● Problem description
Set out exactly every line of the entries below, starting at the line that holds "<source format=gbs>" and stopping after the line that holds "X58500000Y-37000000D01*".

● Data for this exercise

= Beginning of Section =

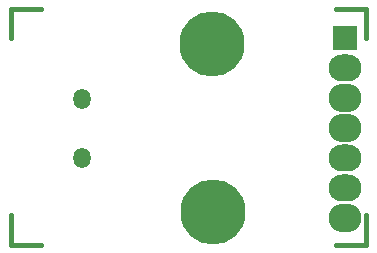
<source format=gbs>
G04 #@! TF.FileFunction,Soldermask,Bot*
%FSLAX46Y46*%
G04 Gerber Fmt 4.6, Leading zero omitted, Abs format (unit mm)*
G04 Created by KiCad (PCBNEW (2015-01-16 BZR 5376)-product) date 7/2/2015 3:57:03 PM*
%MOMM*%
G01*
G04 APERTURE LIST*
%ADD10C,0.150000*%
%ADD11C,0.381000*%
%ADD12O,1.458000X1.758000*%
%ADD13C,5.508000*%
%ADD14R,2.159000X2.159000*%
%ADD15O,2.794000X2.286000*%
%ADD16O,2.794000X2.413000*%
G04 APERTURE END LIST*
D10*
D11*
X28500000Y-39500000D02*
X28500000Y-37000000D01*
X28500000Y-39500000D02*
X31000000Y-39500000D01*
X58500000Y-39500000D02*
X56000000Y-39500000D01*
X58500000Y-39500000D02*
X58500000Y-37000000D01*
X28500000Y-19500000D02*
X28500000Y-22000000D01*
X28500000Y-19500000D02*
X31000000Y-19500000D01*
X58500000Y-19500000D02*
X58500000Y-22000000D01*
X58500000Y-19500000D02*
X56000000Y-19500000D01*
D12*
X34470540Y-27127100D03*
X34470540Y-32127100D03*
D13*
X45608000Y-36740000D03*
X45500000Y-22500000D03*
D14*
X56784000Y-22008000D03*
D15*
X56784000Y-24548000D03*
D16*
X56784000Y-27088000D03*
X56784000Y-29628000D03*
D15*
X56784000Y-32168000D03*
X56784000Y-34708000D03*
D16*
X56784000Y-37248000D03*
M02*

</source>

= End of Section =
= Beginning of Section =

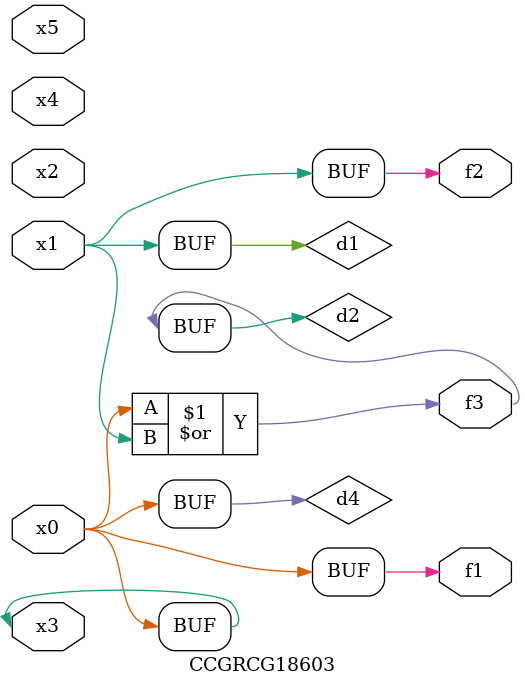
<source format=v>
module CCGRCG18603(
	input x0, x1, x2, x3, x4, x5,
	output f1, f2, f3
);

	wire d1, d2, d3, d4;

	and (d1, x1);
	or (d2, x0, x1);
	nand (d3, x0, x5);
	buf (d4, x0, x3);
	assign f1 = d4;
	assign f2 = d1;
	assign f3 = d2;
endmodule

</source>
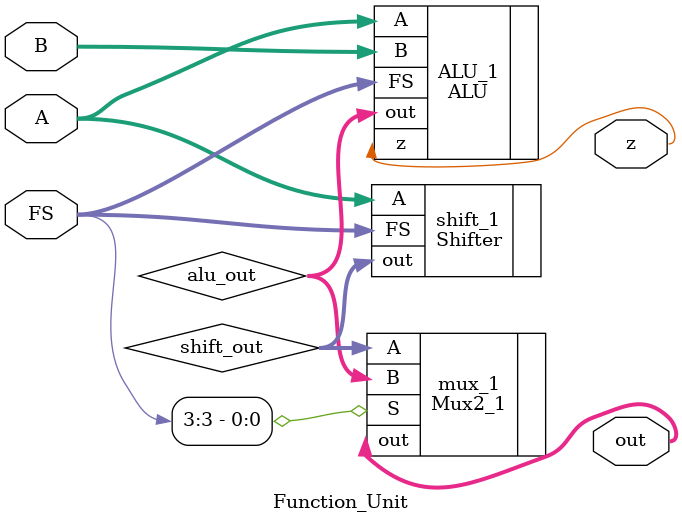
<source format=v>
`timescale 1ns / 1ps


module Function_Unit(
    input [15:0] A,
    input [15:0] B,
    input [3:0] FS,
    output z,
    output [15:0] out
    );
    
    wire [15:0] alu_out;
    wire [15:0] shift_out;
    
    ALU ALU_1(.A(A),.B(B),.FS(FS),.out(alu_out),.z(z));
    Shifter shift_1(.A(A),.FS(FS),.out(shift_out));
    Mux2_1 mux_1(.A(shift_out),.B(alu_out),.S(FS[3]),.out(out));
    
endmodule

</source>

= End of Section =

● The answer
<source format=gbs>
G04 #@! TF.FileFunction,Soldermask,Bot*
%FSLAX46Y46*%
G04 Gerber Fmt 4.6, Leading zero omitted, Abs format (unit mm)*
G04 Created by KiCad (PCBNEW (2015-01-16 BZR 5376)-product) date 7/2/2015 3:57:03 PM*
%MOMM*%
G01*
G04 APERTURE LIST*
%ADD10C,0.150000*%
%ADD11C,0.381000*%
%ADD12O,1.458000X1.758000*%
%ADD13C,5.508000*%
%ADD14R,2.159000X2.159000*%
%ADD15O,2.794000X2.286000*%
%ADD16O,2.794000X2.413000*%
G04 APERTURE END LIST*
D10*
D11*
X28500000Y-39500000D02*
X28500000Y-37000000D01*
X28500000Y-39500000D02*
X31000000Y-39500000D01*
X58500000Y-39500000D02*
X56000000Y-39500000D01*
X58500000Y-39500000D02*
X58500000Y-37000000D01*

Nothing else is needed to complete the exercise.